__Work to be completed__
Only the lines below between the ones containing "总成绩, 许育珍: 70 -> none" and "面试成绩, 许育珍: 80 -> none", inclusive, are to be reproduced, each exactly as it stands.

__Data for analysis__
· · · · · · ·
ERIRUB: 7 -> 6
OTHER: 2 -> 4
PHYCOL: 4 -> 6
· · · · · · ·
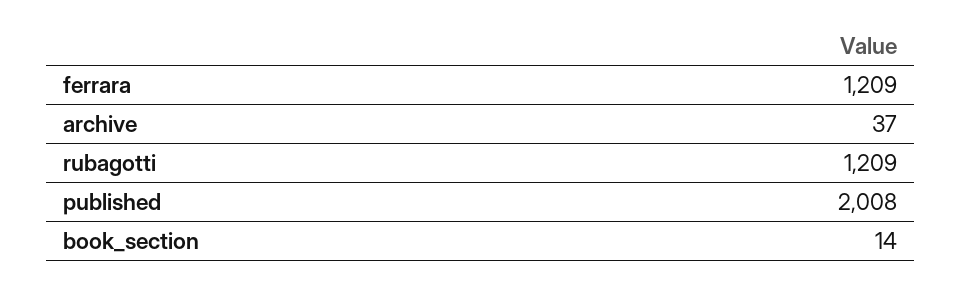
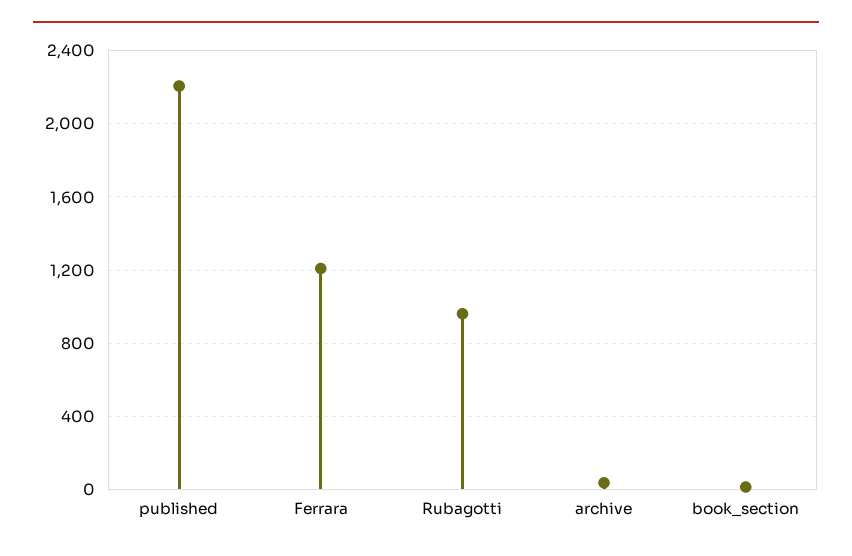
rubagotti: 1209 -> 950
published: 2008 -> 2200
· · · · · · ·
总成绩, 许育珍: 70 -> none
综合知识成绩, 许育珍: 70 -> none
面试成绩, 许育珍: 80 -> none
· · · · · · ·
__Solution for this problem__
总成绩, 许育珍: 70 -> none
综合知识成绩, 许育珍: 70 -> none
面试成绩, 许育珍: 80 -> none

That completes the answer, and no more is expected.